October 17, 2022 by Jake Hertz

A collaboration between the two tech giants has resulted in improved data center compute hardware.

As cloud services grow in popularity, computing developers are reimagining the data center. In light of the slowing of Moore’s Law, many are turning to heterogeneous computing and hardware acceleration as the answer.

 

C3 virtual machine

Google is releasing its C3 virtual machine and Hyperdisk to improve its computing infrastructure. Image used courtesy of Google

 

To address the needs of the modern data center, Google announced the release of its new C3 machine series, which features a custom infrastructure processing unit (IPU) developed in collaboration with Intel.
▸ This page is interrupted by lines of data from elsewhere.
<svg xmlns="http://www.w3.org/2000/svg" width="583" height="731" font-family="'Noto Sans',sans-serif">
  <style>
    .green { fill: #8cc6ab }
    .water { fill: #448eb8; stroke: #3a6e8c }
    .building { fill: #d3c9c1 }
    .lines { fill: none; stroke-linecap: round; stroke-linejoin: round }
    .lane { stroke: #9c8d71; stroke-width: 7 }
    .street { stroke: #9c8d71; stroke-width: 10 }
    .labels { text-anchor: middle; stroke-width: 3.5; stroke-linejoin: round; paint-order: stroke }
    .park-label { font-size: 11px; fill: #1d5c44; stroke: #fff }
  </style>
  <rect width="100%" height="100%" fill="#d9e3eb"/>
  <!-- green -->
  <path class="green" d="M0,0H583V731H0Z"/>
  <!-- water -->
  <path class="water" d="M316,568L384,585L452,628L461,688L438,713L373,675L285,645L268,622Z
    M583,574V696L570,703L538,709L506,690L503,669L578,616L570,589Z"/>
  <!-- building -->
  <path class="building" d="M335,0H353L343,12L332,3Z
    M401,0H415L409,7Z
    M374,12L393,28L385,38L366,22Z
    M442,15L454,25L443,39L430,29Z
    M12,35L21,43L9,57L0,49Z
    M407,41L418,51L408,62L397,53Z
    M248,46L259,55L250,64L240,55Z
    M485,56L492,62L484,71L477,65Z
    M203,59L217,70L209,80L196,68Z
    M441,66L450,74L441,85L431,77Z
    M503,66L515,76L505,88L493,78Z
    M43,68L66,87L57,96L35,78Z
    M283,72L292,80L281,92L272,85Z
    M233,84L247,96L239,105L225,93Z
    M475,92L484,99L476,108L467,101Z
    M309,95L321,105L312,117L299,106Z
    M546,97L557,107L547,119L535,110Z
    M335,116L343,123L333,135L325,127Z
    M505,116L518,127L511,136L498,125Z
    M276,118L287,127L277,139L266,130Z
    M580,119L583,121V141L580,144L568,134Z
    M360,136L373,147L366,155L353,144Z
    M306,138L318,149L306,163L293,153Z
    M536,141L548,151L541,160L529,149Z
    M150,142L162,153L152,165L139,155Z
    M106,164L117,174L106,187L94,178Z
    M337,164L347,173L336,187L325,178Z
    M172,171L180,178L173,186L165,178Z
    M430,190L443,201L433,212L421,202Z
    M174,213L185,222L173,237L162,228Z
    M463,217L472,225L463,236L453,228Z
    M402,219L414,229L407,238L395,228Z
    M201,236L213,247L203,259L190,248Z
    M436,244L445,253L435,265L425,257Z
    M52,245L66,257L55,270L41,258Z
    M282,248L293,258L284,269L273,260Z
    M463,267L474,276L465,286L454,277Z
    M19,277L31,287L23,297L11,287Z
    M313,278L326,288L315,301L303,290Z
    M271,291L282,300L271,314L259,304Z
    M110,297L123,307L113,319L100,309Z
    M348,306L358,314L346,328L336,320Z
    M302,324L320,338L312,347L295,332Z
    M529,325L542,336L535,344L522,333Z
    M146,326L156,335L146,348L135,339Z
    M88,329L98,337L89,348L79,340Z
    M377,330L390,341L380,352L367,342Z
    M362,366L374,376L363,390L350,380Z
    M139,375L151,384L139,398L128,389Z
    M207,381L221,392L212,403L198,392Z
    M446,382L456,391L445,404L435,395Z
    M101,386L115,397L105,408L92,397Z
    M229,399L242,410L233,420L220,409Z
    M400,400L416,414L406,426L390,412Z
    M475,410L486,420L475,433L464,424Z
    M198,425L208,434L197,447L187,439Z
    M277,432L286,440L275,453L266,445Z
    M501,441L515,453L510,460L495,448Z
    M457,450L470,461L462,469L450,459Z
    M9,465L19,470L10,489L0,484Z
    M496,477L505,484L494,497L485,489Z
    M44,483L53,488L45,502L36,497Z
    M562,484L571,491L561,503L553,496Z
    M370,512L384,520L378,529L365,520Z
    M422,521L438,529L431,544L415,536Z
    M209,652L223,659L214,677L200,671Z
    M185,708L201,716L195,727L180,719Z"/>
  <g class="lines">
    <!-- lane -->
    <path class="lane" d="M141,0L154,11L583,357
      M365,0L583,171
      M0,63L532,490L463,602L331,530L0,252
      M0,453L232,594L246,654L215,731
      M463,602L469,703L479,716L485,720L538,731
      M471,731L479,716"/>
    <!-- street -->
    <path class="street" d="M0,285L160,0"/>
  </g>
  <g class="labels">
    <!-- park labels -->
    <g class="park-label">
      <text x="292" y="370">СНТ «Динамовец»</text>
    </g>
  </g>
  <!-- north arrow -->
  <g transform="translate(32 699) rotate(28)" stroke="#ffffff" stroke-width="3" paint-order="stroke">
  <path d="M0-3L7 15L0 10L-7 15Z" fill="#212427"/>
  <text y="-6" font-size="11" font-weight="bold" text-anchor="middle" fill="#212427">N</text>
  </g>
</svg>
In this article, we’ll look at the new IPU and how it provides a custom computing infrastructure for Google’s C3 machines.

 

Google and Intel Create Custom Computing IPU

At the heart of Google’s new C3 machine series is Intel’s IPU E2000, a custom infrastructure computing ASIC that Google and Intel developed together.

One of the key requirements for the IPU was programmability; the chip needed to be flexible enough to be optimized for any given computing requirement. To achieve this high level of programmability, Intel drew inspiration for E2000’s architecture from the design philosophies and successes of its FPGA SmartNICs. The result is a highly programmable packet processing engine that will be used to offload packet processing tasks from the C3’s CPU at line rates up to 200 Gb/s.

 

Intel’s IPU E2000

Intel’s IPU E2000. Image used courtesy of Intel

 

Beyond programmability, Intel highlighted other key features of the E2000, including an NVM Express storage interface, an advanced crypto engine, and compression acceleration blocks. Other hardware features include up to 2 x 100 GbE connectivity, 16 Arm Neoverse N1 cores, and 48 GB of onboard DRAM.

 

About Google's C3 Machines

Google's unveiled the E2000 ASIC in the context of its new C3 machine series, a custom architecture designed to power the future of Google's cloud services.

The C3 machines are powered by the 4th Generation Intel Xeon Scalable processor and supported by the E2000. Along with these hardware advancements, the C3 machines will feature Hyperdisk, a newly-released block storage solution from Google said to yield 80% higher IOPS per vCPU than other hyperscalers. This translates to a 10x higher IOPS in C3 machines than C2 machines.

In addition, C3 virtual machines will include 200 Gbps low-latency networking powered by the E200 IPU alongside PSP-based line encryption. Google claims that certain customers have seen performance improvements of over 20% compared to C2 machines. 

 

Supporting the Cloud

As the strain on the cloud continues to grow, new hardware and software offerings are necessary to ensure that the data center can keep up. With the new C3 machines from Google, the company hopes to provide their cloud customers with greater security and performance while ensuring scalability as their cloud demands grow.

According to Google, the SoC hardware architecture introduced in C3 VMs can enable better security, isolation, and performance. In the future, Google may expand this purpose-built architecture to develop a richer product portfolio—for instance, designing products that support native bare-metal instances.